Application Handbook Liquid Chromatography

Significance of the topic

The presence of low‐level impurities in active pharmaceutical ingredients (APIs) can compromise product safety and efficacy. Traditional one‐dimensional LC methods may not provide sufficient resolution or qualitative information on coeluting impurities. A rapid and reliable workflow for impurity separation, identification, and quantitation is essential for quality control, regulatory compliance, and root‐cause analysis in pharmaceutical development and manufacturing.

Objectives and study overview

This study demonstrates the use of Shimadzu’s Co‐Sense for Impurities System to analyze a trace impurity in rabeprazole sodium. The goals were to:

• Separate a minor impurity peak from the main API peak using two‐dimensional LC.
• Identify the chemical structure of the impurity by MS/MS.
• Establish a streamlined workflow for impurity source determination.

Methodology and instrumentation used

A two‐dimensional LC/MS workflow was set up with three columns and two pneumatic switching valves:

• ① First‐dimension separation on an ODS column with UV detection at 290 nm.
• ② Trap and exchange into volatile buffer on a second column, removing nonvolatile additives.
• ③ Second‐dimension re‐injection onto a microbore ODS column with MS detection (Shimadzu LCMS-8030, ESI positive).

Key operational parameters included phosphate buffer/methanol mobile phases in the first dimension and ammonium acetate buffers in the second dimension. Valve switching times were synchronized with the elution of the impurity peak.

Main results and discussion

Initial one‐dimensional LC‐UV of rabeprazole sodium revealed an impurity peak (0.06% of API area). With Co‐Sense, the target fraction was diverted off‐line, concentrated, and re‐separated, yielding three distinct impurity peaks by MS. Product‐ion scanning of the 508.2 m/z precursor ion enabled structural elucidation of one impurity as a benzimidazol‐2‐thiol derivative of rabeprazole. This approach overcame coelution challenges and provided MS/MS confirmation on a low‐level impurity.

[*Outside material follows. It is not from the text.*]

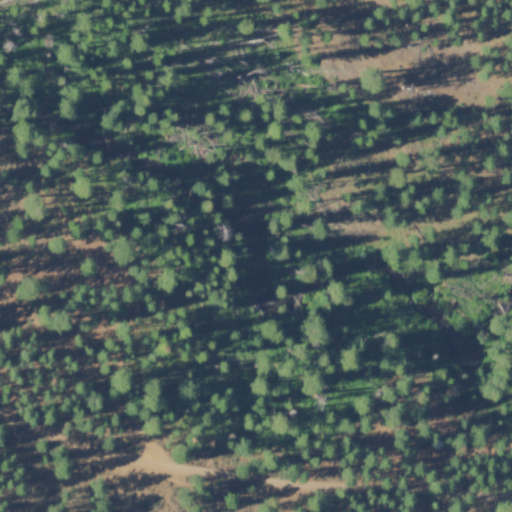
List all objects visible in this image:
road: (408, 67)
road: (252, 478)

Benefits and practical applications

• Efficient separation of trace impurities from major components and from each other.
• Structural identification via high‐sensitivity MS/MS without extensive sample prep.
• Fast method development and impurity source tracking in API batches.
• Compliance with ICH guidelines on impurity profiling and control.

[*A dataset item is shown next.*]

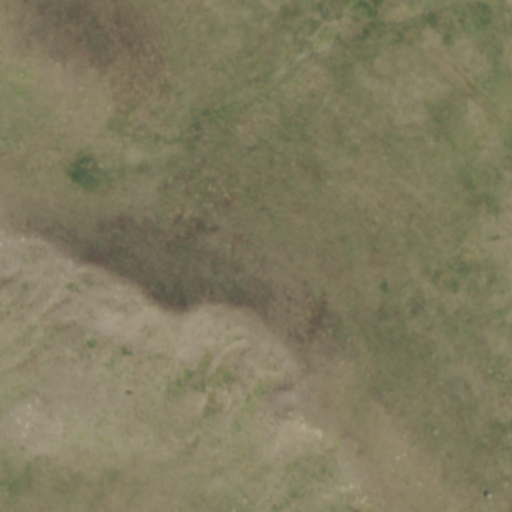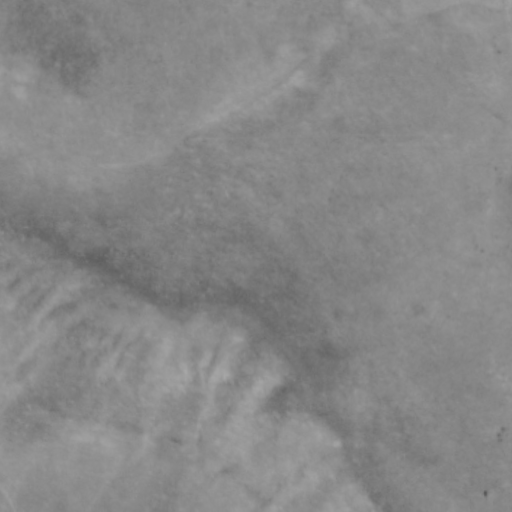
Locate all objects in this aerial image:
road: (439, 64)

Future trends and possibilities

Integration of this two‐dimensional LC/MS approach with high‐resolution MS, automated trapping protocols, and advanced data processing will enable untargeted impurity profiling across broader compound classes. Miniaturization and on‐line coupling could further reduce solvent consumption and analysis time, supporting real‐time batch release decisions.

Conclusion

Shimadzu’s Co-Sense for Impurities System successfully separated and identified a low‐level benzimidazol‐2‐thiol impurity in rabeprazole sodium. The two‐dimensional LC/MS workflow provides a robust platform for comprehensive impurity profiling in pharmaceutical development and QC.